In June 1863, while away on the Glenelg River expedition, Brown's father died, and the brothers formed a partnership under which they managed Glengarry—Messrs K, A & M Brown. Over the next decade, the Champion Bay area suffered severely from drought, wheat rust and sheep scab. By 1871, Glengarry was heavily mortgaged and running at a loss.
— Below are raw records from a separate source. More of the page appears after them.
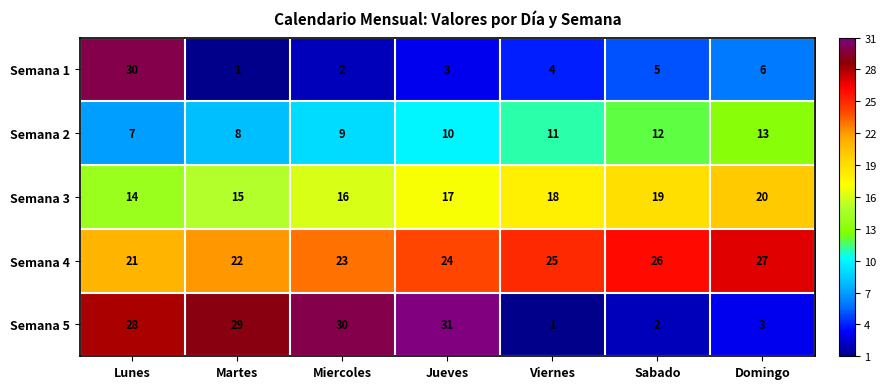

How many Semana 3 values are between 15 and 19?

5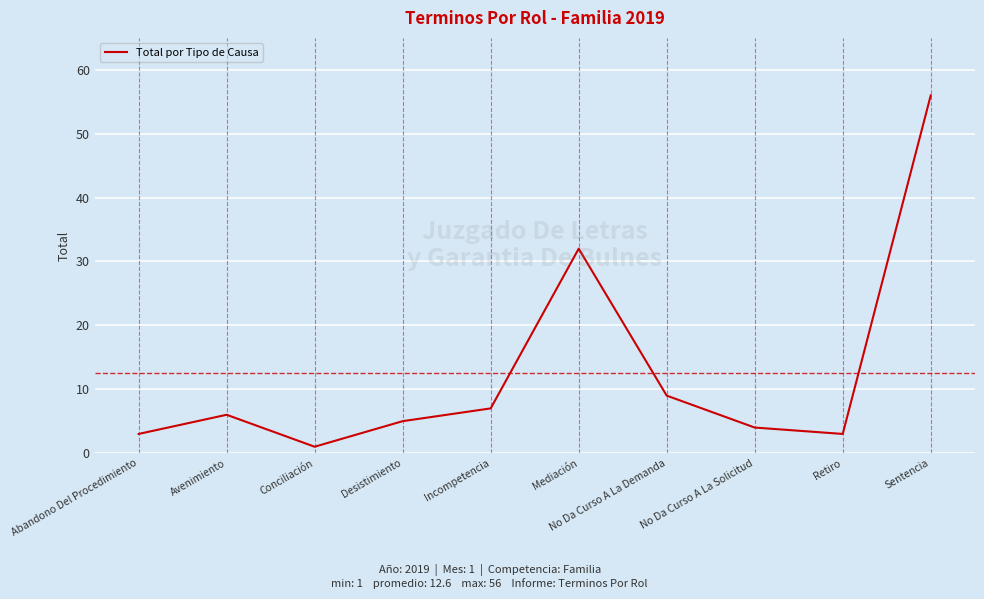

What is the difference between the maximum and minimum values?

55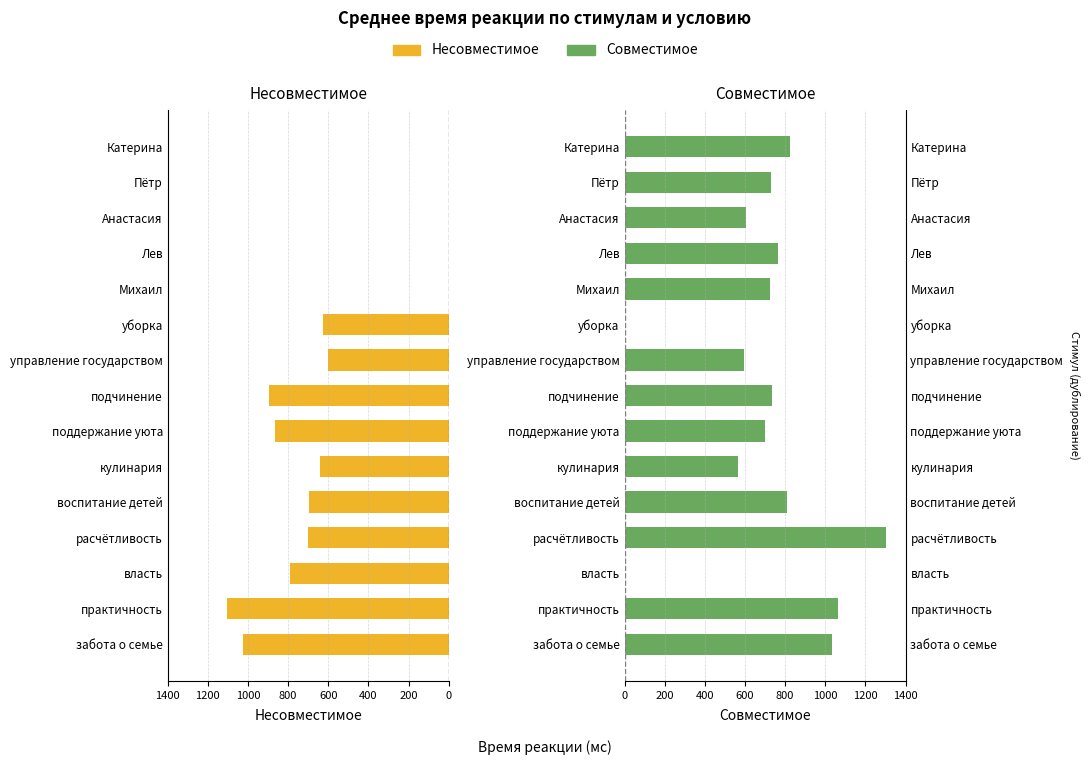

How many groups of bars are there?

15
==Second marriage and murder==

While in Melbourne, Brown married Mary Ann Tindall (born 1849). They re-located to New Zealand and for some time operated the Courthouse Hotel in Thames (outside of Auckland). In the years 1874 and 1875, they had two children, Rose and Amy. In Thames, Brown showed a range of anti-social behavior that included two court appearances for assault on a local shop keeper and threatening to kill his wife. The family returned to Western Australia in September 1875, by which time the marriage was in trouble, and there are a range of further references to them constantly and openly quarrelling. On their return journey from Melbourne to Fremantle, the couple had a physical altercation that was witnessed by John Forrest. The couple and their children arrived in Champion Bay in October 1875. During this time, Brown continued to show a range of anti-social behaviours, and, on Monday 3 January 1876, during the process of packing up their house to move to other accommodation, he shot his wife dead.

==Trial and execution==

At trial, he elected not to provide any explanation or excuse for his actions and his legal team mounted a defence based on diminished responsibility. The prosecution succeeded in proving the charge at the third trial (the first two trials resulting in hung juries). Brown was found guilty of wilful murder and sentenced to death by the Chief Justice Archibald Burt and hanged on 10 June 1876 at Perth Gaol. The record of inquest proclaimed by Police Magistrate E Landor states that Brown died by hanging.

==Rumors of survival==

Many years later, Rose Burges, the eldest daughter of Brown's second marriage, claimed that while travelling in America she had met her father in a hotel. Because of this, a story persists that Brown's older brother had arranged Brown's escape to the United States. This is considered as improbable, and there is a newspaper report describing how Maitland Brown stood next to Brown on the platform when the bolt was drawn and that Brown's body had to be cut free from the rope and was later buried by relatives, possibly at Guildford (where his mother resided at the time).

==Legacy==

Brown's second child by his first marriage was Edith Cowan (nee Brown). Edith's grandson was Peter Cowan, a celebrated Western Australian author who wrote detailed biographies on Maitland Brown and Edith Cowan. Julie Lewis has suggested that Brown's life and death:is to some extent responsible for Peter Cowan's biographical method and also the motivating force behind some of his fiction. The effect of isolation, of a hostile environment, of grief and emotional deprivation on a person's spirit and the ways in which an individual reacts to these things - mostly in control, but occasionally showing uncharacteristic violence – are recurring themes – for example – "The Empty Street" – a man driven by unseen forces reacts with violence.